April saw U.S. stocks post their best month in over thirty years, which unfortunately came against the backdrop of severe losses experienced the month prior.
As of April 23rd, a total of 26 million jobs have been lost in the U.S. over the five weeks since the COVID-19 outbreak began. While the rate of job losses is slowing, effectively all jobs gained since the Great Recession have vanished. As a result, on April 29th the U.S. Federal Reserve reiterated their commitment to maintaining interest rates of nearly 0.0% with no indication that rates would rise in the immediate future. Additionally, the Fed will continue its bond buying program to support the flow of credit to businesses and individuals.
Much of the April rally in risk assets was fueled by a decline in the daily number of new COVID-19 infections, which prompted the government to start laying out plans to reopen the economy.

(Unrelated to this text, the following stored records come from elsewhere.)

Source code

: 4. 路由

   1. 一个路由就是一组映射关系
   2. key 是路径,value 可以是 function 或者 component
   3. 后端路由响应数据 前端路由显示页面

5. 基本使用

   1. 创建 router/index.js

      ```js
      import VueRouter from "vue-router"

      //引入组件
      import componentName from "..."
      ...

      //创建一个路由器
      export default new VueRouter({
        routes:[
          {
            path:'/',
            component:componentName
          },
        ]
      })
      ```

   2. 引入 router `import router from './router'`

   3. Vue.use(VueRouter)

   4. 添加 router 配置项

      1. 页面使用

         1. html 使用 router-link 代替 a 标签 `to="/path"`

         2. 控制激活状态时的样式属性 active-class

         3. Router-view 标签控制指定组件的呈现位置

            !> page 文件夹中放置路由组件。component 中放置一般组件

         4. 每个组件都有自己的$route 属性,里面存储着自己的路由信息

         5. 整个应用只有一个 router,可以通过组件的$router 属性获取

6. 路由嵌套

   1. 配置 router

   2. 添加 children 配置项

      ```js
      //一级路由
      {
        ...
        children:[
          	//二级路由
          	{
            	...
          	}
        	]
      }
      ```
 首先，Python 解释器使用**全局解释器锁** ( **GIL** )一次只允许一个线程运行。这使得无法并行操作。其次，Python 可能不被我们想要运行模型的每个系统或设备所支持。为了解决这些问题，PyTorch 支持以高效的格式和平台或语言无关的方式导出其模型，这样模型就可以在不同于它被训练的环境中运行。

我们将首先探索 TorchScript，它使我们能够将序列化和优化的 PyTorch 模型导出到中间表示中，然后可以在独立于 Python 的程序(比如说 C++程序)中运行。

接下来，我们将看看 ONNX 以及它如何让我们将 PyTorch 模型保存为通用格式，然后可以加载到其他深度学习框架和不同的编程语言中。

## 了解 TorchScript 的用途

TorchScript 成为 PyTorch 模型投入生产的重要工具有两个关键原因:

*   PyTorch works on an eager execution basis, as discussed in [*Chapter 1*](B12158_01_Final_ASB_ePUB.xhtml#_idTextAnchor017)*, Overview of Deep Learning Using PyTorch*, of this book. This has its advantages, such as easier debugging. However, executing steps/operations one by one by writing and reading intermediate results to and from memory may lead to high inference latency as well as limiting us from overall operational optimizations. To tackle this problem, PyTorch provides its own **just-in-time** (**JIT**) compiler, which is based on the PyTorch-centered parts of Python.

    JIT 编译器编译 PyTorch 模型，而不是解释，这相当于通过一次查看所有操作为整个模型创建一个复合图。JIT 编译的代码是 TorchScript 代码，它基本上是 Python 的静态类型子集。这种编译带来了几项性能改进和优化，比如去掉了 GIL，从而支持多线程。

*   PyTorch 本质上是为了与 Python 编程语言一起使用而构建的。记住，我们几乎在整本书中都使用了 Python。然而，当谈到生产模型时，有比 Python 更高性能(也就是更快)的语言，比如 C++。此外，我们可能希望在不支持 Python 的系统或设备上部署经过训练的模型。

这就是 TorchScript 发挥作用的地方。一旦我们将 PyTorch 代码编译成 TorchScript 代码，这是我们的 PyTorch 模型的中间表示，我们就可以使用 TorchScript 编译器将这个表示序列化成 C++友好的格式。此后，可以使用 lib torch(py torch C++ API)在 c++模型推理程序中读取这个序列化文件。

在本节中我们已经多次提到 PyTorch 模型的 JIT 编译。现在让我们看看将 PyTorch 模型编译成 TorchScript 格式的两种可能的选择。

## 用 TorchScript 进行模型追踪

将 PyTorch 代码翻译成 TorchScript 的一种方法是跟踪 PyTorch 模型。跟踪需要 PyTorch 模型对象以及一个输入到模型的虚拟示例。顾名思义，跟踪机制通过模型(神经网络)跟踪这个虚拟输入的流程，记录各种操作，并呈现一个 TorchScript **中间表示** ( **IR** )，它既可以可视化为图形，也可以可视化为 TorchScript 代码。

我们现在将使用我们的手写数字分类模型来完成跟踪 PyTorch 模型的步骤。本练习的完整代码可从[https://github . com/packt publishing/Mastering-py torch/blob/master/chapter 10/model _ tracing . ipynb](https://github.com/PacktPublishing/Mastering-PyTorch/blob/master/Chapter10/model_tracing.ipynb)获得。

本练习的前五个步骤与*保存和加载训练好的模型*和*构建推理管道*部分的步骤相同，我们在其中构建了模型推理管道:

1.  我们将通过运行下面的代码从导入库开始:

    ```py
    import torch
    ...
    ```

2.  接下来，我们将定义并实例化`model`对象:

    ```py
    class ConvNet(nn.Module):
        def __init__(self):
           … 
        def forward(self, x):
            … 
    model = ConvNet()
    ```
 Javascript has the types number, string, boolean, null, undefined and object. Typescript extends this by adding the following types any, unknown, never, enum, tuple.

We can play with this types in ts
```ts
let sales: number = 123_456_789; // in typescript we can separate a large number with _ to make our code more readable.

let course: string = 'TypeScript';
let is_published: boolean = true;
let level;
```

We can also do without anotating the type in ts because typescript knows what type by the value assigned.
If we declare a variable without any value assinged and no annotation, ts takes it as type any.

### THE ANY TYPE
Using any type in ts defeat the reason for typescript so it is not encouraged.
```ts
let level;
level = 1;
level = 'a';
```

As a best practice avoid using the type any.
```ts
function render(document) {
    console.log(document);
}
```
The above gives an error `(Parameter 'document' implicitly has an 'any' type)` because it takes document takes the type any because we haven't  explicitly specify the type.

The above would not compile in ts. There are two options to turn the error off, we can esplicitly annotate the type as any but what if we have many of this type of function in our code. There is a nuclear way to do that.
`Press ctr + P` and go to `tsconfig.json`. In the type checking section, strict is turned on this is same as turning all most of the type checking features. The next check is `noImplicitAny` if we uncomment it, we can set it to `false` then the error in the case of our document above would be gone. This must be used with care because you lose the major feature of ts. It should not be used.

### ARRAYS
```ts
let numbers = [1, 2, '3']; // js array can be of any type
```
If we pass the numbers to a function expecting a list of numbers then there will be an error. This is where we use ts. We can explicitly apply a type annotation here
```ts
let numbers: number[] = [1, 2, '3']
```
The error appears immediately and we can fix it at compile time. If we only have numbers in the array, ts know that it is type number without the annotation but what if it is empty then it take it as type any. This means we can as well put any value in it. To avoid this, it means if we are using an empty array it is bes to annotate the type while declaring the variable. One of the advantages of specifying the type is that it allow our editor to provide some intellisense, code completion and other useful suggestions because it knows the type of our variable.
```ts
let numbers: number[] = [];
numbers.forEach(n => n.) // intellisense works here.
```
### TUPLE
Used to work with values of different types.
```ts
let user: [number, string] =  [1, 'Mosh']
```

Further, positive results from clinical trials of Gilead’s antiviral drug Remdesivir on COVID-19 patients helped buoy stocks.
Even though we remain cautiously optimistic at this juncture, sectors of the economy will be forever changed by this pandemic and may not fully recover. In particular, we see vulnerability in retail, hospitality/tourism, transportation, and commercial real estate. The overarching lesson from the coronavirus pandemic is that no industry is safe from the potential economic fallout of a black swan event. Our more global view is that many small businesses will fall victim to the financial consequences of COVID-19 and much of the future economic benefit will be reaped by the largest companies in the U.S., particularly those in the technology sector.
As we move through the second quarter, we will expect to get more clarity on the state of the economy as corporate earnings are reported and more economic data points become available.